In October 2002, Zarqawi's group murdered American diplomat Laurence Foley in Amman. In April 2004, Jordanian authorities averted Zarqawi's planned bombing of Jordan's intelligence headquarters and other buildings. That attack reportedly also would have included the use of poisonous chemicals, one of Zarqawi's specialties.

In 2001, he fled Afghanistan through Iran, apparently with the cooperation of the Iranian government, and set up operations in Iraq with the suspected support of Saddam Hussein's regime. In 2004, Zarqawi merged his group with bin Laden's and was named the leader of Al Qaeda in Iraq. Although he still has ideological differences with bin Laden, including a fierce hostility to Shiites that has led his group to bomb Shiite mosques in Iraq, Zarqawi now ranks second only to bin Laden in the eyes of many Sunni Islamic extremists.

Zarqawi has developed a strong network among Arab Muslims living in Europe, particularly in Germany, Britain, Italy, France and Spain. This network may have been involved in the May 2003 bombings in Casablanca, Morocco, and the November 2003 bombings in Istanbul, Turkey.
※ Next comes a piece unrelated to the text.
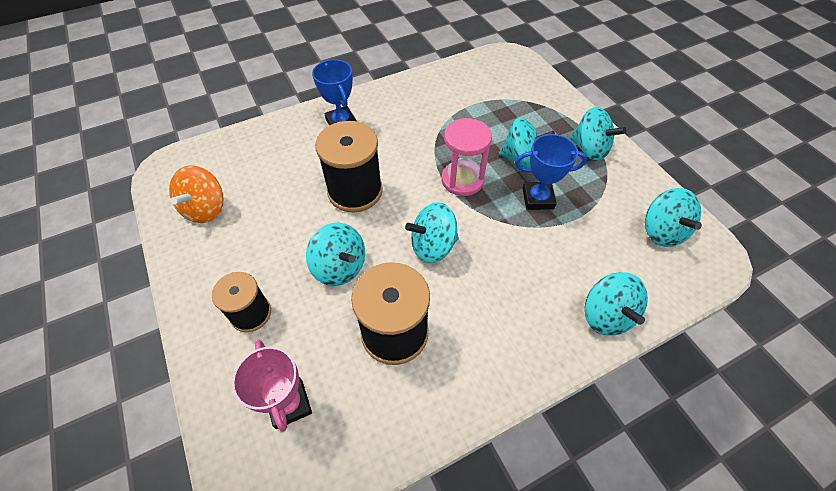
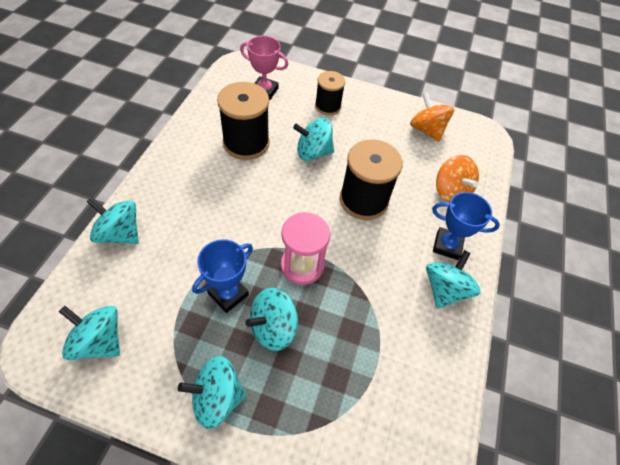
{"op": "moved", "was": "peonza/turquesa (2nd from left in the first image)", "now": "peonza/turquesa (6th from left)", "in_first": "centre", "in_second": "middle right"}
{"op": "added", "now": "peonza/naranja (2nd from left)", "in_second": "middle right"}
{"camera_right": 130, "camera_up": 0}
Zarqawi's followers, many of whom hold European Union passports, pose a growing threat to the United States.

If he can establish a sanctuary in Iraq, Zarqawi's branch of Al Qaeda will become a much bigger threat. That's why it's so important to help the Iraqi government defeat terrorists that threaten it, its neighbors and even the United States.

The only silver lining in the dark cloud of Al Qaeda's Nov. 9 bombing is that it has awakened Jordanians and possibly a few other Muslims about the urgent need to defeat al Qaeda.

James Phillips is a research fellow in Middle Eastern studies in the Davis Institute for International Studies at The Heritage Foundation.